Taxibeat Raises $4M From Hummingbird
Taxibeat, an iOS and Android taxi app with an innovative approach to hailing a cab (which works particularly well in emerging markets), has secured a new $4 million funding round from London-based Hummingbird Ventures. The startup previously raised $3 million from private investors and has been expanding its services across urban centres in European cities like Athens and Paris, and in Latin America, including Mexico City, Rio de Janeiro and, most recently, Sao Paulo. Founded in Athens in May, 2011, Taxibeat says it currently serves $40 million (USD) in taxi cab transactions annually and is growing at a rate of 18 percent month over month. We covered their formal launch at Le Web last year.

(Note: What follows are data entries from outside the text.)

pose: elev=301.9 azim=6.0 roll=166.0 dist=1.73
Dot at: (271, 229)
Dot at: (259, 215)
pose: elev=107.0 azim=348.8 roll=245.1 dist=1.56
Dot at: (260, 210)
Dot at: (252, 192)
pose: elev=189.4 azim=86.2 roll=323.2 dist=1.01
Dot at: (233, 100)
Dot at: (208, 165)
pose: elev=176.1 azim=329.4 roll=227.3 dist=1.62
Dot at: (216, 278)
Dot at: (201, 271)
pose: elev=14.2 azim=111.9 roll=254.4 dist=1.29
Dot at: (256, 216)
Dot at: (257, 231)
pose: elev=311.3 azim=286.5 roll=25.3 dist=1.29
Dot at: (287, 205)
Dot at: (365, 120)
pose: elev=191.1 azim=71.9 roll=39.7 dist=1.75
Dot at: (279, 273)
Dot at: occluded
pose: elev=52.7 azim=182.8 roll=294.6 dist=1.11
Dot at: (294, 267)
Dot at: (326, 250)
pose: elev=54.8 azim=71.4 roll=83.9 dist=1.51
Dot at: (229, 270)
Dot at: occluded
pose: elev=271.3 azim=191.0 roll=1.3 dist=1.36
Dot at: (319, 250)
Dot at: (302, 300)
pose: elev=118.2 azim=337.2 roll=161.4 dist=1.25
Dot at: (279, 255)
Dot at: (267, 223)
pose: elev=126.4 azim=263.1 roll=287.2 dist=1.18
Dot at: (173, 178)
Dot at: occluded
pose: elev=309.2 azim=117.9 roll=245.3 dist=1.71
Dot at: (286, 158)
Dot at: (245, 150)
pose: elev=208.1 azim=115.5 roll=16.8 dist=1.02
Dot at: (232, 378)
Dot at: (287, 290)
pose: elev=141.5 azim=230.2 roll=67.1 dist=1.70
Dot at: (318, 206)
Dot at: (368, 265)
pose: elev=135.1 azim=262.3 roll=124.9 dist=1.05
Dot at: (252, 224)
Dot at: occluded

Now, while there are plenty of taxi apps (Easy Taxi, Hailo, myTaxi, GetTaxi, you name it) Taxibeat has a genuinely different approach. Whereas most apps simply find the nearest available taxi that can pick you up – a method which works fine in developed countries where the the taxis are already regulated – Taxibeat allows you to pick the taxi driver that you prefer, based your preferences and the ratings from previous customers. That means it works very well in booming emerging markets, where formal regulation and oversight of taxis remains thin on the ground. It could even give some apps like Lyft a run for their money.
On the flip side, it puts the drivers much more in control of their brand and business. On Hailo and others, all they can do is a have a very simply profile and get rated by stars. On Taxibeat, the driver has the opportunity to sell themselves. Drivers get full profiles (i.e. spoken languages, types of cars and interior amenities) allowing them to build up a repeat customer base. Want wifi and on-bard phone charging? Want to take your dog with you? Taxibeat allows drivers to display this. The taxi drivers pay a small commission on rides they earn through Taxibeat,
Nikos Drandakis, Taxibeat founder and CEO says Taxibeat makes vying for customers competitive because it does more than strip out the call to the taxi operator or create a simple ‘blind date’ between passengers and drivers. This is more like Airbnb for Taxis.
Mexico City licenses 100,000 taxis, while Sao Paulo and Rio de Janeiro license 31,000 and 28,000 taxis, respectively. So there is plenty of opportunity for Taxibeat to do well there.